Novak - I know that 60% less than the average median wage doesn't actually equate to poverty, but where I live has just about the highest level of unemployment (including longterm) in Scotland, one of the highest levels of NEETs, some of the lowest academically achieving schools and just about the lowest pay. The average salary for a full time job is less than £12,000 a year for those who are lucky enough to be able to find one. That's something that was discussed at a meeting I was at last week. There is a gap of literally thousands of pounds between salaries for jobs here and their equivalent elsewhere.

Poverty in endemic around here and there are a whole lot of issues that need to be addressed before that can begin to change.

My Dog, thank you. I don't think that I do that much, tbh, but I do want my kids to have a social conscience so I try to set an example. I also want them to be thankful for what we actually do have, rather than feel sorry for themselves about what they don't have. I think that we should all try to give something back if we can and I am blessed in that I am able. I think, as well. when you have been in these kind of situations yourself, it is easier to empathise with people's circumstances.

MyDogShitsMoney · 24/07/2012 12:56

I do want my kids to have a social conscience so I try to set an example. I also want them to be thankful for what we actually do have, rather than feel sorry for themselves about what they don't have.

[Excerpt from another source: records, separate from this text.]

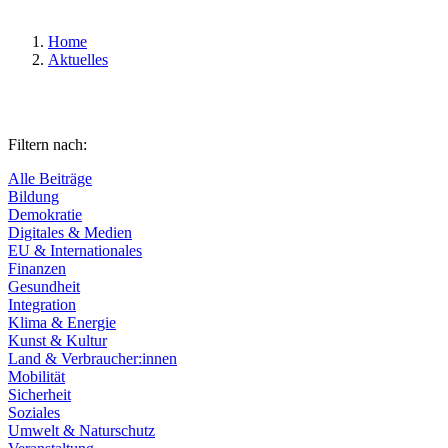
Home
Aktuelles
Filtern nach:
Alle Beiträge
Bildung
Demokratie
Digitales & Medien
EU & Internationales
Finanzen
Gesundheit
Integration
Klima & Energie
Kunst & Kultur
Land & Verbraucher:innen
Mobilität
Sicherheit
Soziales
Umwelt & Naturschutz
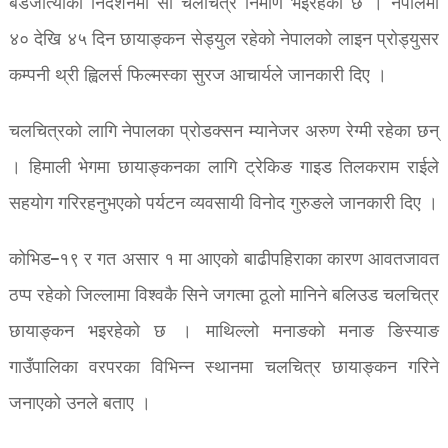
बडजात्याको निर्देशनमा सो चलचित्र निर्माण भइरहेको छ । नेपालमा
४० देखि ४५ दिन छायाङ्कन सेड्युल रहेको नेपालको लाइन प्रोड्युसर
कम्पनी थ्री ह्विलर्स फिल्मस्का सुरज आचार्यले जानकारी दिए ।
चलचित्रको लागि नेपालका प्रोडक्सन म्यानेजर अरुण रेग्मी रहेका छन्
। हिमाली भेगमा छायाङ्कनका लागि ट्रेकिङ गाइड तिलकराम राईले
सहयोग गरिरहनुभएको पर्यटन व्यवसायी विनोद गुरुङले जानकारी दिए ।
कोभिड–१९ र गत असार १ मा आएको बाढीपहिराका कारण आवतजावत
ठप्प रहेको जिल्लामा विश्वकै सिने जगत्मा ठूलो मानिने बलिउड चलचित्र
छायाङ्कन भइरहेको छ । माथिल्लो मनाङको मनाङ ङिस्याङ
गाउँपालिका वरपरका विभिन्न स्थानमा चलचित्र छायाङ्कन गरिने
जनाएको उनले बताए ।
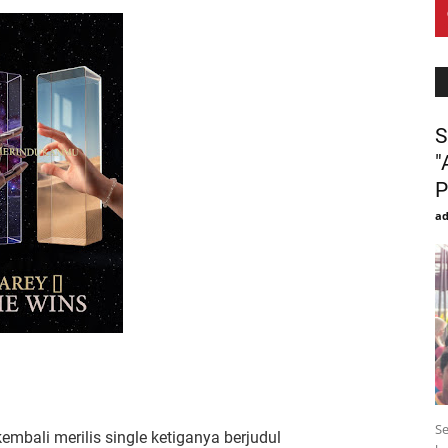
S
"
P
a
Se
mbali merilis single ketiganya berjudul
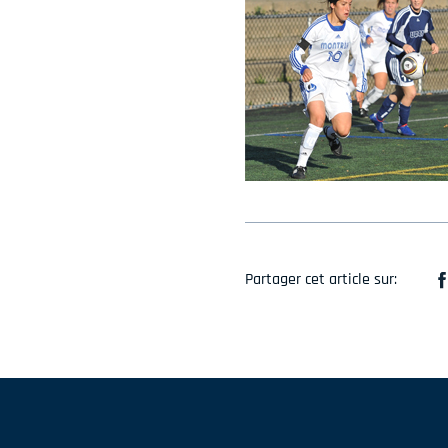
Partager cet article sur:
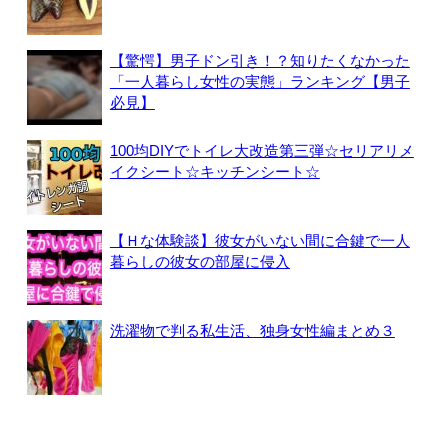
【驚愕】男子ドン引き！？知りたくなかった
「一人暮らし女性の実態」ランキング【男子
必見】
100均DIYでトイレ大改造第三弾☆セリアリメ
イクシート☆キッチンシート☆
【Ｈな体験談】彼女がいない間に合鍵で一人
暮らしの彼女の部屋に侵入
洗濯物で判る私生活、独身女性編まとめ３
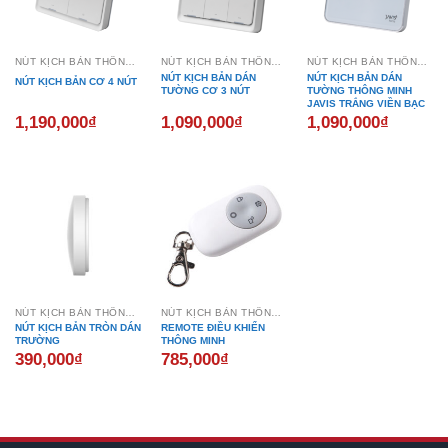
NÚT KỊCH BẢN THÔNG MINH
NÚT KỊCH BẢN THÔNG MINH
NÚT KỊCH BẢN THÔNG MINH
NÚT KỊCH BẢN DÁN
NÚT KỊCH BẢN DÁN
NÚT KỊCH BẢN CƠ 4 NÚT
TƯỜNG CƠ 3 NÚT
TƯỜNG THÔNG MINH
JAVIS TRẮNG VIỀN BẠC
1,190,000
₫
1,090,000
₫
1,090,000
₫
NÚT KỊCH BẢN THÔNG MINH
NÚT KỊCH BẢN THÔNG MINH
NÚT KỊCH BẢN TRÒN DÁN
REMOTE ĐIỀU KHIỂN
TRƯỜNG
THÔNG MINH
390,000
₫
785,000
₫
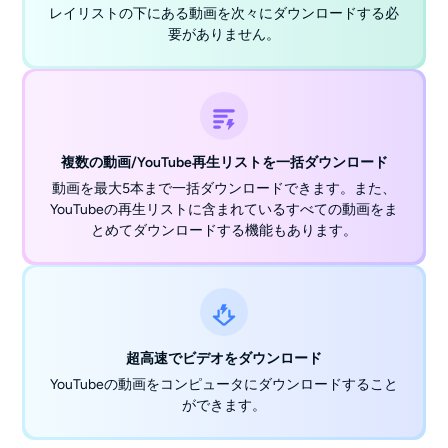
レイリストの下にある動画を次々にダウンロードする必
要がありません。
複数の動画/YouTube再生リストを一括ダウンロード
動画を最大5本まで一括ダウンロードできます。また、
YouTubeの再生リストに含まれているすべての動画をま
とめてダウンロードする機能もあります。
超高速でビデオをダウンロード
YouTubeの動画をコンピュータにダウンロード
すること
ができます。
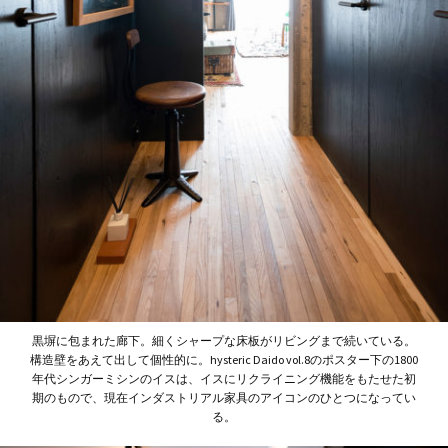
黒塀に包まれた廊下。細くシャープな床板がリビングまで続いている。
構造壁をあえて出して個性的に。hysteric Daido vol.8のポスター下の1800
年代シンガーミシンのイスは、イスにリクライニング機能をもたせた初
期のもので、現在インダストリアル家具のアイコンのひとつになってい
る。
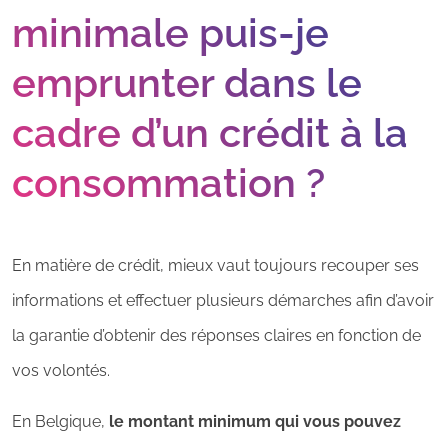
minimale puis-je
emprunter dans le
cadre d’un crédit à la
consommation ?
En matière de crédit, mieux vaut toujours recouper ses
informations et effectuer plusieurs démarches afin d’avoir
la garantie d’obtenir des réponses claires en fonction de
vos volontés.
En Belgique,
le montant minimum qui vous pouvez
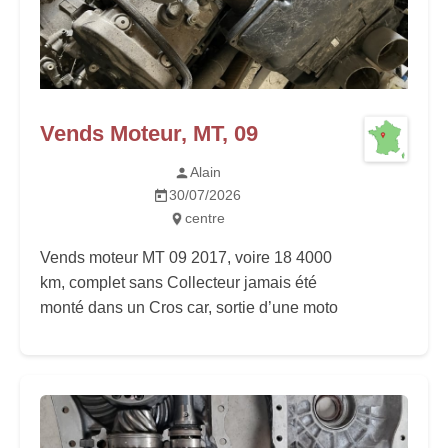
Vends Moteur, MT, 09
Alain
30/07/2026
centre
Vends moteur MT 09 2017, voire 18 4000
km, complet sans Collecteur jamais été
monté dans un Cros car, sortie d’une moto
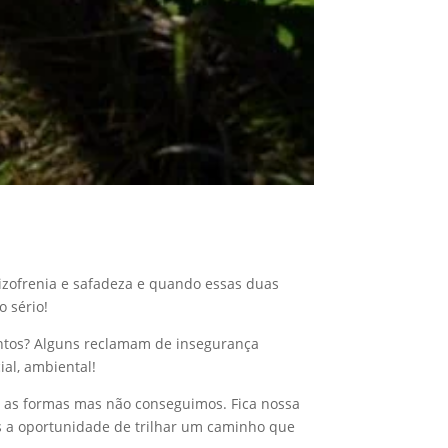
uizofrenia e safadeza e quando essas duas
 sério!
entos? Alguns reclamam de insegurança
ial, ambiental!
s as formas mas não conseguimos. Fica nossa
os a oportunidade de trilhar um caminho que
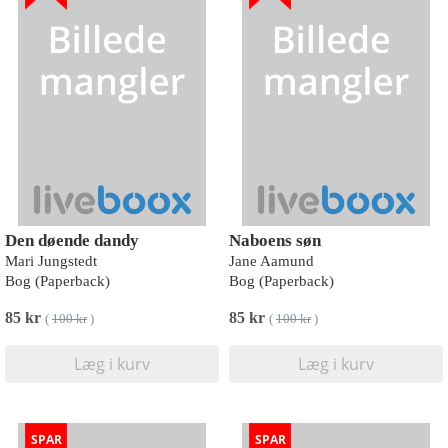
Den døende dandy
Naboens søn
Mari Jungstedt
Jane Aamund
Bog (Paperback)
Bog (Paperback)
85 kr
85 kr
(
100 kr
)
(
100 kr
)
Læg i kurv
Læg i kurv
SPAR
SPAR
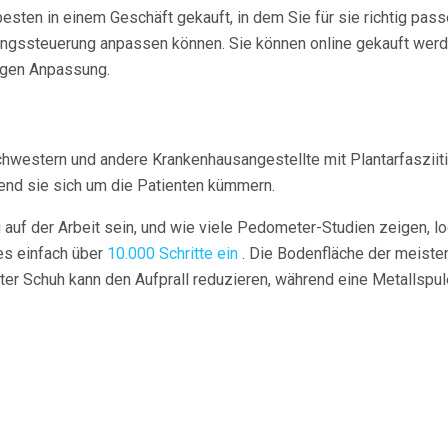
ten in einem Geschäft gekauft, in dem Sie für sie richtig pass
ngssteuerung anpassen können. Sie können online gekauft werde
htigen Anpassung.
hwestern und andere Krankenhausangestellte mit Plantarfasziiti
end sie sich um die Patienten kümmern.
auf der Arbeit sein, und wie viele Pedometer-Studien zeigen, 
es einfach über
10.000 Schritte ein
. Die Bodenfläche der meisten
rter Schuh kann den Aufprall reduzieren, während eine Metallspu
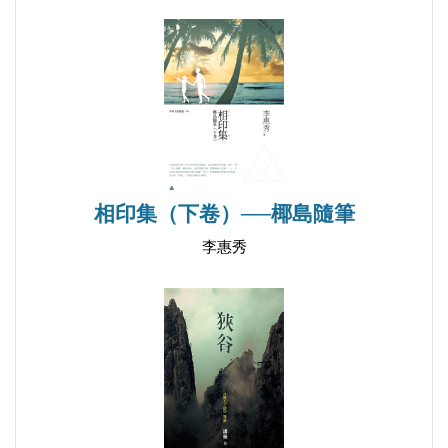
遇見
下著春雨的早晨
桐花盛開
慕夏之光
夏日遐想
自然的密語
仙客來
相印集（下卷）──椰島隨筆
母親的南瓜飯
李惠秀
花園拼圖
│漫步在時光中│
春箋
夏花
秋遊
冬艷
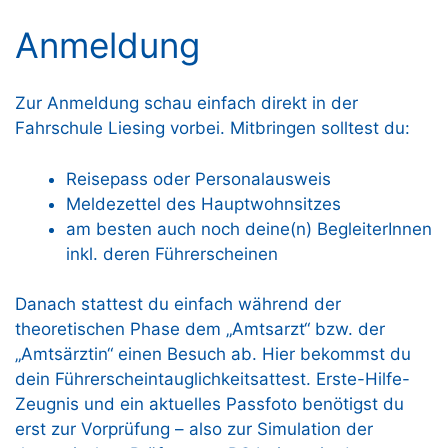
Anmeldung
Zur Anmeldung schau einfach direkt in der
Fahrschule Liesing vorbei. Mitbringen solltest du:
Reisepass oder Personalausweis
Meldezettel des Hauptwohnsitzes
am besten auch noch deine(n) BegleiterInnen
inkl. deren Führerscheinen
Danach stattest du einfach während der
theoretischen Phase dem „Amtsarzt“ bzw. der
„Amtsärztin“ einen Besuch ab. Hier bekommst du
dein Führerscheintauglichkeitsattest. Erste-Hilfe-
Zeugnis und ein aktuelles Passfoto benötigst du
erst zur Vorprüfung – also zur Simulation der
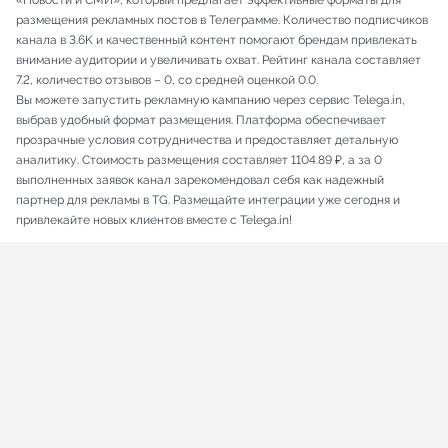
«Новости и СМИ», который предлагает эффективные форматы для
размещения рекламных постов в Телеграмме. Количество подписчиков
канала в 3.6K и качественный контент помогают брендам привлекать
внимание аудитории и увеличивать охват. Рейтинг канала составляет
7.2, количество отзывов – 0, со средней оценкой 0.0.
Вы можете запустить рекламную кампанию через сервис Telega.in,
выбрав удобный формат размещения. Платформа обеспечивает
прозрачные условия сотрудничества и предоставляет детальную
аналитику. Стоимость размещения составляет 1104.89 ₽, а за 0
выполненных заявок канал зарекомендовал себя как надежный
партнер для рекламы в TG. Размещайте интеграции уже сегодня и
привлекайте новых клиентов вместе с Telega.in!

That there ^^ is the best foundation for a child than any money can provide.

5Foot5 · 24/07/2012 13:46

theinets "Huge Sack of spuds for a couple of quid, 5kg onions for £1.39 in my local market " - Right, so if you haven't got your own transport and are travelling on the bus or on foot, how do you suggest someoine gets this huge sack of spuds home?

"when the presenter asked the cigarette waving woman who had just come out " Obviously the cigarette waving woman is getting a lot of negative comment here. But I heard the original article on the Today programme and I have to say I had slightly mixed feelings. Yes she is epnding money she can ill afford on cigarettes right now. However, she had also said that her teenage daughter has just died of cancer so it has been a very stressful time for her and her husband therefore giving up smoking was especially hard for them right now.

carernotasaint · 07/08/2012 16:19

There is a very interesting article about food banks and how the working poor in the UK are having to use them in this months Marie Claire (Sept issue)
Apparently there was a big meeting of Oxfam delegates in London. The Indian arm of Oxfam came over and went on a tour round our inner cities and were shocked at what they saw. They stated at the conference that if it had been the other way around and the British arm of Oxfam had gone over there,they would be asking them why they were ignoring it and what they were planning to do about it.
Oxfam were originally started to help with overseas famine. Now they have an arm called Oxfam GB.